See article below copied from web at http://www.mrexcel.com/forum/excel-questions/76765-equivalent-instr-instrrev-excel.html. Thanks to the MRExcel website as well pnhughes the user who answered the question I was able to find by searching on Google. Maybe with this link / article here, I will remember the “Find” function instead of having to Google it :) .

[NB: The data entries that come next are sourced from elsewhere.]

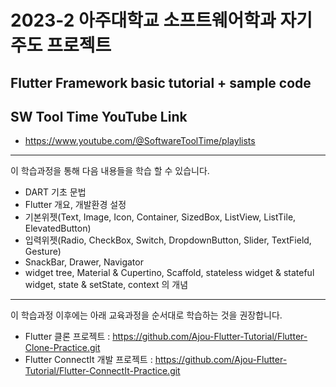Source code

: # 2023-2 아주대학교 소프트웨어학과 자기주도 프로젝트

## Flutter Framework basic tutorial + sample code

## SW Tool Time YouTube Link
- https://www.youtube.com/@SoftwareToolTime/playlists

---
이 학습과정을 통해 다음 내용들을 학습 할 수 있습니다.
- DART 기초 문법
- Flutter 개요, 개발환경 설정
- 기본위젯(Text, Image, Icon, Container, SizedBox, ListView, ListTile, ElevatedButton)
- 입력위젯(Radio, CheckBox, Switch, DropdownButton, Slider, TextField, Gesture)
- SnackBar, Drawer, Navigator
- widget tree,  Material & Cupertino, Scaffold, stateless widget & stateful widget, state & setState, context 의 개념

---
이 학습과정 이후에는 아래 교육과정을 순서대로 학습하는 것을 권장합니다.
- Flutter 클론 프로젝트 : https://github.com/Ajou-Flutter-Tutorial/Flutter-Clone-Practice.git
- Flutter ConnectIt 개발 프로젝트 : https://github.com/Ajou-Flutter-Tutorial/Flutter-ConnectIt-Practice.git
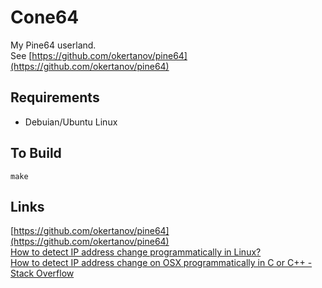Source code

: Cone64
======
My Pine64 userland.  
See [https://github.com/okertanov/pine64](https://github.com/okertanov/pine64)

Requirements
------------
 - Debuian/Ubuntu Linux

To Build
--------

    make


Links
-----
[https://github.com/okertanov/pine64](https://github.com/okertanov/pine64)  
[How to detect IP address change programmatically in Linux?](http://stackoverflow.com/questions/579783/how-to-detect-ip-address-change-programmatically-in-linux)  
[How to detect IP address change on OSX programmatically in C or C++ - Stack Overflow](http://stackoverflow.com/questions/11532144/how-to-detect-ip-address-change-on-osx-programmatically-in-c-or-c)  
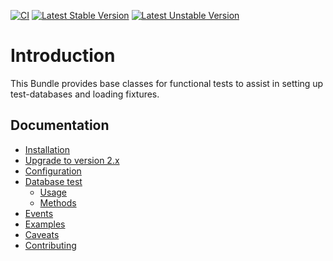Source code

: [![CI](https://github.com/liip/LiipTestFixturesBundle/actions/workflows/tests.yml/badge.svg?branch=2.x)](https://github.com/liip/LiipTestFixturesBundle/actions/workflows/tests.yml?query=branch%3A2.x)
[![Latest Stable Version](https://poser.pugx.org/liip/test-fixtures-bundle/v/stable)](https://packagist.org/packages/liip/test-fixtures-bundle)
[![Latest Unstable Version](https://poser.pugx.org/liip/test-fixtures-bundle/v/unstable)](https://packagist.org/packages/liip/test-fixtures-bundle)

Introduction
============

This Bundle provides base classes for functional tests to assist in setting up
test-databases and loading fixtures.

Documentation
------------

* [Installation](doc/installation.md)
* [Upgrade to version 2.x](UPGRADE-2.0.md)
* [Configuration](doc/configuration.md)
* [Database test](doc/database.md)
  * [Usage](doc/database.md#usage)
  * [Methods](doc/database.md#methods)
* [Events](doc/events.md)
* [Examples](doc/examples.md)
* [Caveats](doc/caveats.md)
* [Contributing](doc/contributing.md)
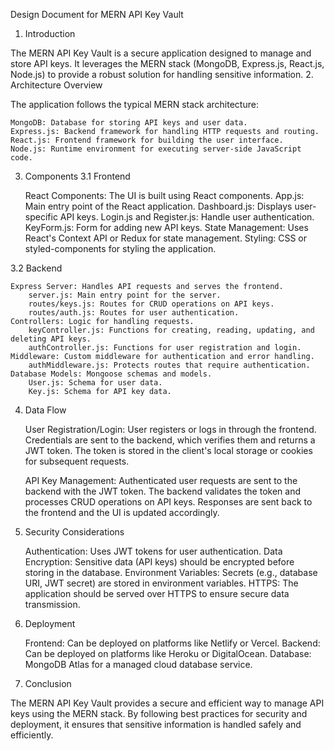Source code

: Design Document for MERN API Key Vault
1. Introduction

The MERN API Key Vault is a secure application designed to manage and store API keys. It leverages the MERN stack (MongoDB, Express.js, React.js, Node.js) to provide a robust solution for handling sensitive information.
2. Architecture Overview

The application follows the typical MERN stack architecture:

    MongoDB: Database for storing API keys and user data.
    Express.js: Backend framework for handling HTTP requests and routing.
    React.js: Frontend framework for building the user interface.
    Node.js: Runtime environment for executing server-side JavaScript code.

3. Components
3.1 Frontend

    React Components: The UI is built using React components.
        App.js: Main entry point of the React application.
        Dashboard.js: Displays user-specific API keys.
        Login.js and Register.js: Handle user authentication.
        KeyForm.js: Form for adding new API keys.
    State Management: Uses React's Context API or Redux for state management.
    Styling: CSS or styled-components for styling the application.

3.2 Backend

    Express Server: Handles API requests and serves the frontend.
        server.js: Main entry point for the server.
        routes/keys.js: Routes for CRUD operations on API keys.
        routes/auth.js: Routes for user authentication.
    Controllers: Logic for handling requests.
        keyController.js: Functions for creating, reading, updating, and deleting API keys.
        authController.js: Functions for user registration and login.
    Middleware: Custom middleware for authentication and error handling.
        authMiddleware.js: Protects routes that require authentication.
    Database Models: Mongoose schemas and models.
        User.js: Schema for user data.
        Key.js: Schema for API key data.

4. Data Flow

    User Registration/Login:
        User registers or logs in through the frontend.
        Credentials are sent to the backend, which verifies them and returns a JWT token.
        The token is stored in the client's local storage or cookies for subsequent requests.

    API Key Management:
        Authenticated user requests are sent to the backend with the JWT token.
        The backend validates the token and processes CRUD operations on API keys.
        Responses are sent back to the frontend and the UI is updated accordingly.

5. Security Considerations

    Authentication: Uses JWT tokens for user authentication.
    Data Encryption: Sensitive data (API keys) should be encrypted before storing in the database.
    Environment Variables: Secrets (e.g., database URI, JWT secret) are stored in environment variables.
    HTTPS: The application should be served over HTTPS to ensure secure data transmission.

6. Deployment

    Frontend: Can be deployed on platforms like Netlify or Vercel.
    Backend: Can be deployed on platforms like Heroku or DigitalOcean.
    Database: MongoDB Atlas for a managed cloud database service.

7. Conclusion

The MERN API Key Vault provides a secure and efficient way to manage API keys using the MERN stack. By following best practices for security and deployment, it ensures that sensitive information is handled safely and efficiently.
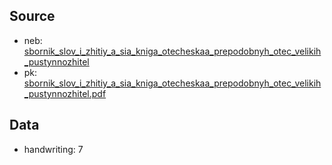 ## Source

* neb: [sbornik_slov_i_zhitiy_a_sia_kniga_otecheskaa_prepodobnyh_otec_velikih_pustynnozhitel][neb]
* pk: [sbornik_slov_i_zhitiy_a_sia_kniga_otecheskaa_prepodobnyh_otec_velikih_pustynnozhitel.pdf][pk]


## Data

* handwriting: 7



[neb]: https://kp.rusneb.ru/item/material/sbornik-slov-i-zhitiy-a-sia-kniga-otecheskaa-prepodobnyh-otec-velikih-pustynnozhitel

[pk]: ../../../../../pravoslavie/lives_saints/sbornik_slov_i_zhitiy_a_sia_kniga_otecheskaa_prepodobnyh_otec_velikih_pustynnozhitel.pdf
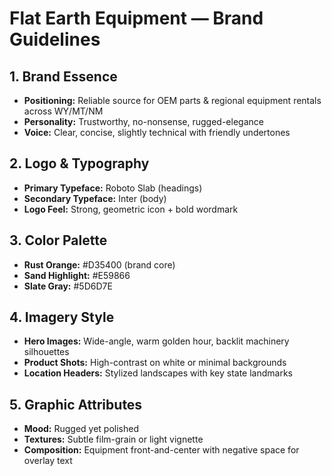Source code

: # Flat Earth Equipment — Brand Guidelines

## 1. Brand Essence
- **Positioning:** Reliable source for OEM parts & regional equipment rentals across WY/MT/NM  
- **Personality:** Trustworthy, no-nonsense, rugged-elegance  
- **Voice:** Clear, concise, slightly technical with friendly undertones

## 2. Logo & Typography
- **Primary Typeface:** Roboto Slab (headings)  
- **Secondary Typeface:** Inter (body)  
- **Logo Feel:** Strong, geometric icon + bold wordmark

## 3. Color Palette
- **Rust Orange:** #D35400 (brand core)  
- **Sand Highlight:** #E59866  
- **Slate Gray:** #5D6D7E  

## 4. Imagery Style
- **Hero Images:** Wide-angle, warm golden hour, backlit machinery silhouettes  
- **Product Shots:** High-contrast on white or minimal backgrounds  
- **Location Headers:** Stylized landscapes with key state landmarks  

## 5. Graphic Attributes
- **Mood:** Rugged yet polished  
- **Textures:** Subtle film-grain or light vignette  
- **Composition:** Equipment front-and-center with negative space for overlay text 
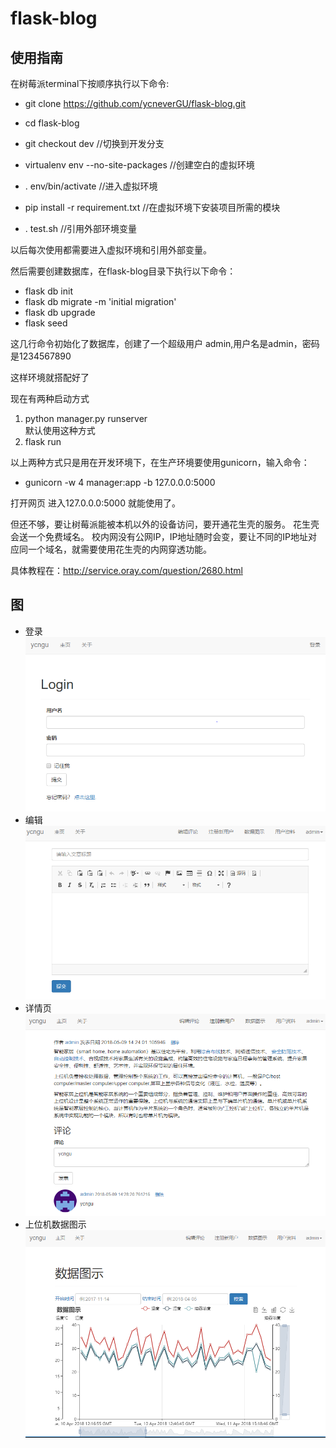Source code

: # flask-blog
## 使用指南

在树莓派terminal下按顺序执行以下命令:

* git clone https://github.com/ycneverGU/flask-blog.git

* cd flask-blog 

* git checkout dev   //切换到开发分支

* virtualenv env --no-site-packages //创建空白的虚拟环境

* . env/bin/activate  //进入虚拟环境 

* pip install -r requirement.txt //在虚拟环境下安装项目所需的模块

* . test.sh  //引用外部环境变量

以后每次使用都需要进入虚拟环境和引用外部变量。

然后需要创建数据库，在flask-blog目录下执行以下命令：

* flask db init
* flask db migrate -m 'initial migration'
* flask db upgrade
* flask seed 

这几行命令初始化了数据库，创建了一个超级用户 admin,用户名是admin，密码是1234567890

这样环境就搭配好了

现在有两种启动方式 

1. python manager.py runserver  
默认使用这种方式
2. flask run


以上两种方式只是用在开发环境下，在生产环境要使用gunicorn，输入命令：

* gunicorn -w 4 manager:app -b 127.0.0.0:5000

打开网页 进入127.0.0.0:5000 就能使用了。


但还不够，要让树莓派能被本机以外的设备访问，要开通花生壳的服务。
花生壳会送一个免费域名。
校内网没有公网IP，IP地址随时会变，要让不同的IP地址对应同一个域名，就需要使用花生壳的内网穿透功能。

具体教程在：http://service.oray.com/question/2680.html

## 图

* 登录
 ![image](https://github.com/ycneverGU/flask-blog/raw/master/image/login.PNG)
* 编辑
 ![image](https://github.com/ycneverGU/flask-blog/raw/master/image/写日志.PNG)
* 详情页
 ![image](https://github.com/ycneverGU/flask-blog/raw/master/image/detial和删除.PNG)
* 上位机数据图示
 ![image](https://github.com/ycneverGU/flask-blog/raw/master/image/数据图示1.PNG)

Re: Equivalent of InStr and InStrRev in excel There is a way to do this using Excel native functions. It's a bit awkward, but will work. If you want to perform a logical test for the presence or absence of a character in a string, FIND and SEARCH will let you down. Both functions return '#VALUE!' if the search string is not found, which in turn blows the results of your logical test. Instead, you can use the LEN and SUBSTITUTE functions to perform your logical test. I'll use an example of a 'Full Name' column I'm trying to break down into 'First Name' and 'Last Name'. The catch is that my 'Full Name' column is sometimes formatted as 'Lastname, Firstname', and sometimes as 'Firstname Lastname', but I want to parse it cleanly regardless of the format of the original column. Based on the presence or absence of a comma in the 'Full Name' column, I can reliably break out my desired components most of the time. FIND or SEARCH won't work here, for the reasons above. However, I can use SUBSTITUTE to replace all instances of a comma in my 'Full Name' string with... nothing. Doing so will return a shorter string than the original if any commas are present, and a string the same length as the original if no commas are present. There is no '#VALUE!' result waiting for me here. So, for the string 'Simpson, Homer' in cell A4: FIND(",", A4) returns a value of 8 LEN(A4) returns a value of 14 LEN(SUBSTITUTE(A4, ",", "")) returns a value of 13 For the string 'Homer Simpson' in cell A4: FIND(",", A4) returns '#VALUE!' LEN(A4) returns a value of 13 LEN(SUBSTITUTE(A4, "," "")) returns a value of 13 So, by comparing the lengths of the strings for your logical test, as below: Code: IF(LEN(SUBSTITUTE(A4, ",", ""))=LEN(A4), do_when_comma_is_absent, do_when_comma_is_present) you get a reliable result without having to bust out the VBA.